--- RECORDED DATA Enclosed Below ---

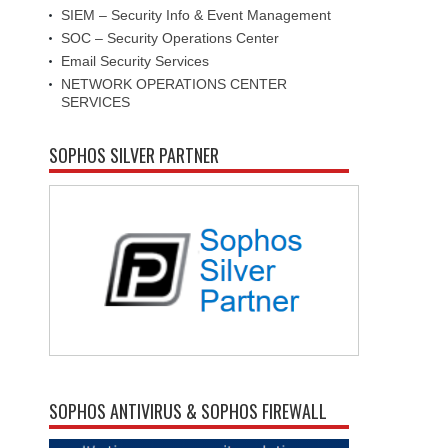
SIEM – Security Info & Event Management
SOC – Security Operations Center
Email Security Services
NETWORK OPERATIONS CENTER
SERVICES
SOPHOS SILVER PARTNER
SOPHOS ANTIVIRUS & SOPHOS FIREWALL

--- End of Enclosed RECORDED DATA ---

In the reply, every line of the material above is to be reproduced verbatim, and the images are to be left out.

- **TASK ANSWER**
SIEM – Security Info & Event Management
SOC – Security Operations Center
Email Security Services
NETWORK OPERATIONS CENTER
SERVICES
SOPHOS SILVER PARTNER
SOPHOS ANTIVIRUS & SOPHOS FIREWALL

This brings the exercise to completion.